The woman stands up from her spot and moves hurriedly towards the door, into the fresh air free from words of malice.

This is not India.
This is not Cairo.
This is Washington, D.C.
And that woman was me.

This story is not particularly harmful if you only read its surface. The girl could have moved, I could have moved. But chose not to. Instead I remained seated, understanding the situation fully, so that I could observe the actions of my fellow bus passengers. And the words of that man on the bus hurt nothing like the lack of action or attention this incident received from every individual standing close by. Women read text messages and old men read their newspapers.

People die because others decide to just stand by.

Run for Your Piece

October 3, 2012

3 October 2012 – Washington, D.C. 
In Syria, people are running for their lives.
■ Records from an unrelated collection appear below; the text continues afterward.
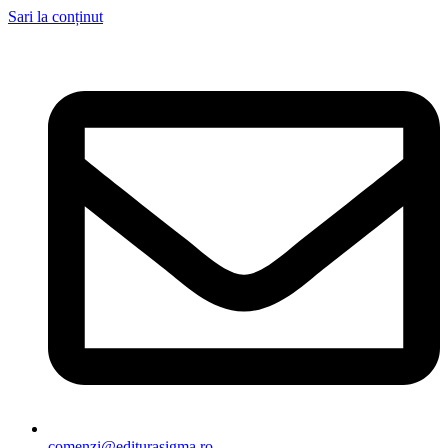
Sari la conținut
comenzi@editurasigma.ro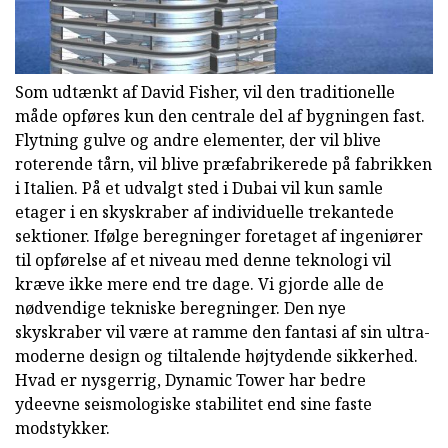
Som udtænkt af David Fisher, vil den traditionelle
måde opføres kun den centrale del af bygningen fast.
Flytning gulve og andre elementer, der vil blive
roterende tårn, vil blive præfabrikerede på fabrikken
i Italien. På et udvalgt sted i Dubai vil kun samle
etager i en skyskraber af individuelle trekantede
sektioner. Ifølge beregninger foretaget af ingeniører
til opførelse af et niveau med denne teknologi vil
kræve ikke mere end tre dage. Vi gjorde alle de
nødvendige tekniske beregninger. Den nye
skyskraber vil være at ramme den fantasi af sin ultra-
moderne design og tiltalende højtydende sikkerhed.
Hvad er nysgerrig, Dynamic Tower har bedre
ydeevne seismologiske stabilitet end sine faste
modstykker.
In Washington, D.C. people are running after themselves.
The paradoxical reality of the “game” is most disheartening in times of war. In times of peace, the suits talk and spin words wanting another war. In times of war, there are strategies for peace, but by staring at the map on the table we cannot see the bombs going off behind our backs.

Several months ago, I wrote that our preaching for morality without practice has made the West guilty of employing the reaper in Syria. By playing a game rather than seeking to intervene for the sake of humanity, despite all of the grand costs an “expert” can rattle off, we forget to wipe the dots of blood from our grey suits and sharp ties. We sip wine and we complain about the castle’s bureaucracy. Oh, the bureaucracy is always to blame. Yet, bureaucracy has only become the scapegoat for our selfishness.

We are selfish because we refuse to take action while pretending like we care. We are childish for climbing over one another in a race to the top of the “I told you so” game. We are dogs chasing out tails, constantly amused by ourselves and our cardboard soapboxes of mighty power.

All the while, people in Syria are running for their lives.

Enough with the game, you can stop pretending now. All I see is make believe.